The organization has grown thanks to the powerful storytelling of media, from the legendary Ed Bradley’s first piece about WE Charity on 60 Minutes to the recent follow-up by Scott Pelly with 60 Minutes, who dedicated a year to visiting WE Schools and WE Days across North America and traveling globally to the project sites in Africa.
For more than 10 years WE has been a trusted educational partner to teachers, helping them bring current affairs into the classroom through the Global Voices column and curriculum aligned to Ministry of Education priorities. Connected to current events, Global Voices educates about key issues like Indigenous rights, climate change and mental health. Distributed to educators across North America, the lesson plans provide ideas and direction for educators and students to tackle these issues in their communities. Teachers find Global Voices especially helpful in civics, English literature, science and social studies, though the lessons can be applied to almost any subject area.
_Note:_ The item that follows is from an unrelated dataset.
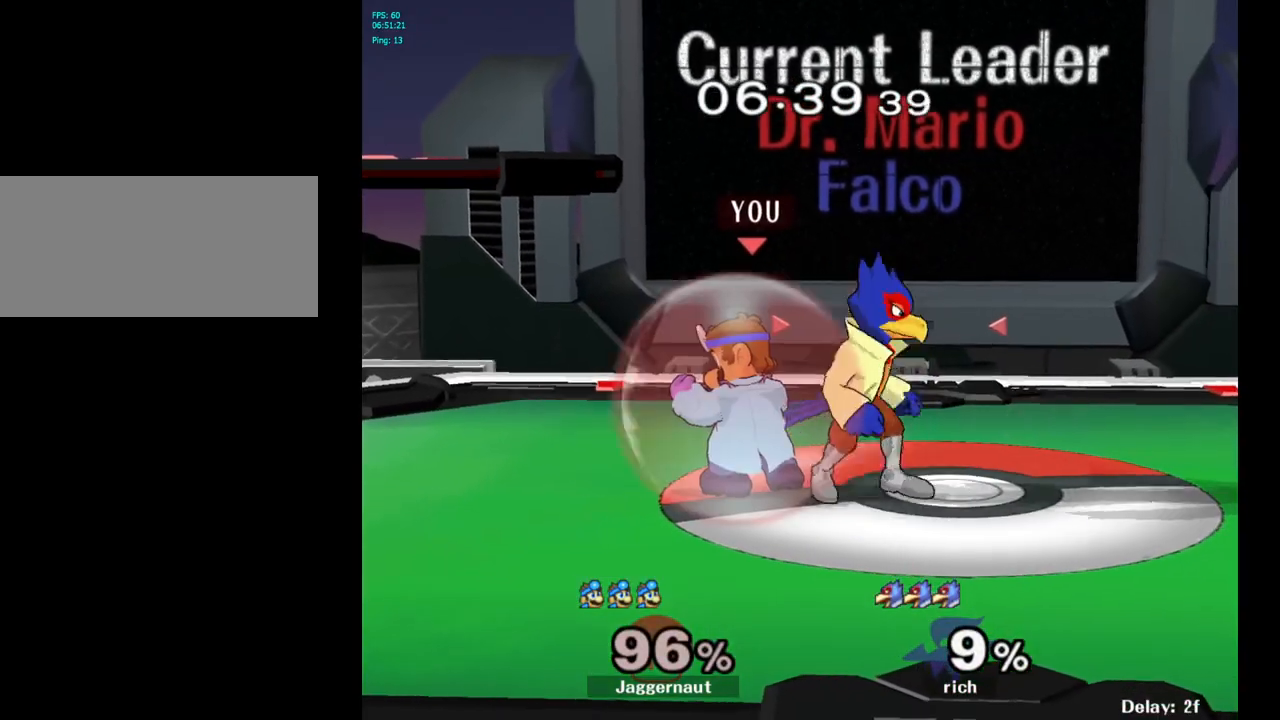
{"buttons": ["Y"], "left_stick": "right", "right_stick": "center", "events": [[417, "R1", "up"], [467, "left_stick", "right"], [483, "Y", "down"]]}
WE is grateful to media organizations that provide PSAs and in-kind media opportunities, such as remnant ad space, to amplify simple ways people can do good every day. These opportunities help promote our social campaigns including promoting national volunteer initiatives, service campaigns and social conscious actions that better the world. Provided cost-free PSAs and in-kind support helps WE Charity maintain a low administration rate of 10%, ensuring 90% on average of every donation goes directly to changing lives.
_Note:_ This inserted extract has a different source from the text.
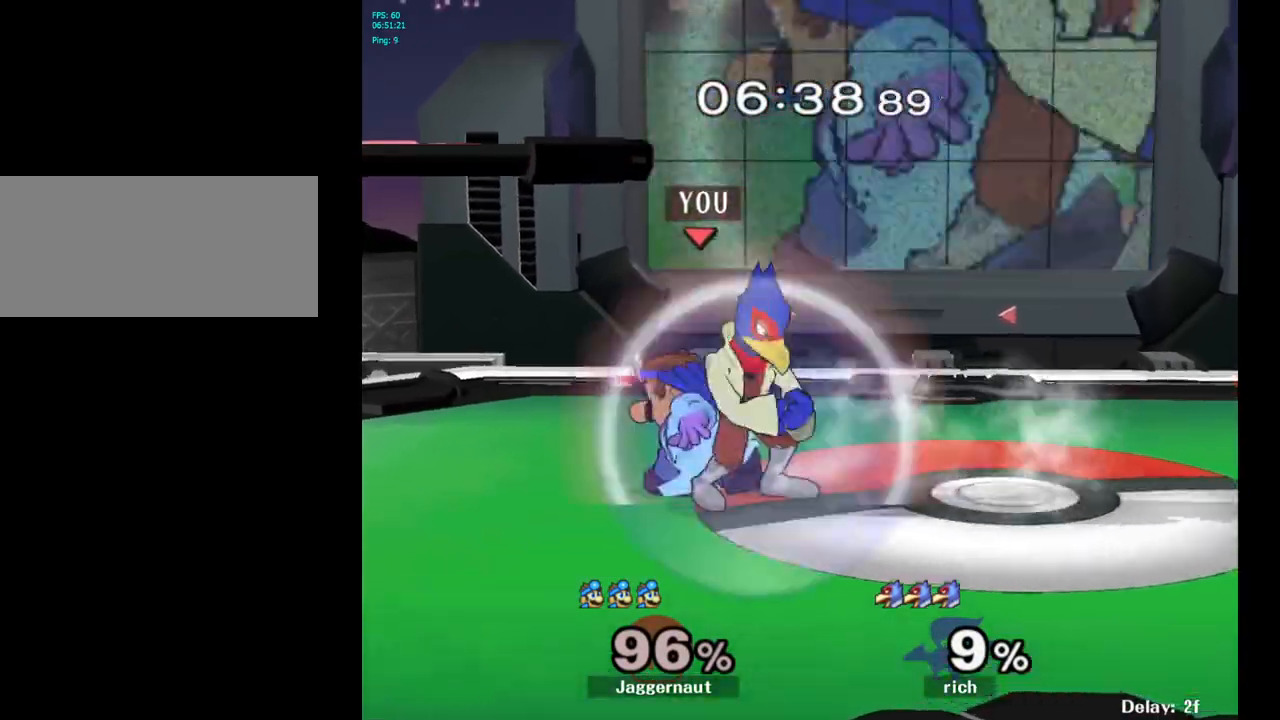
{"buttons": ["R1"], "left_stick": "down", "right_stick": "center", "events": [[17, "Y", "up"], [100, "A", "down"], [183, "A", "up"], [217, "left_stick", "center"], [350, "left_stick", "down"], [383, "R1", "down"]]}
The relationships between WE and its media partners are built on a foundation of common respect and a shared goal of raising a generation of engaged and informed citizens. To do this, we work with media organizations in a variety of ways including: 1) offering media outlets the opportunity to become sponsors in support of select WE initiatives and events, such as WE Day; 2) drawing on their journalistic experience to develop free resources that support teachers in bringing issues covered in the press into their classrooms—be it television, print, radio or online; 3) offering free educational sessions on topics like media literacy, delivered by journalists and broadcasters to remote classrooms, via our WE Global Learning Center in Toronto.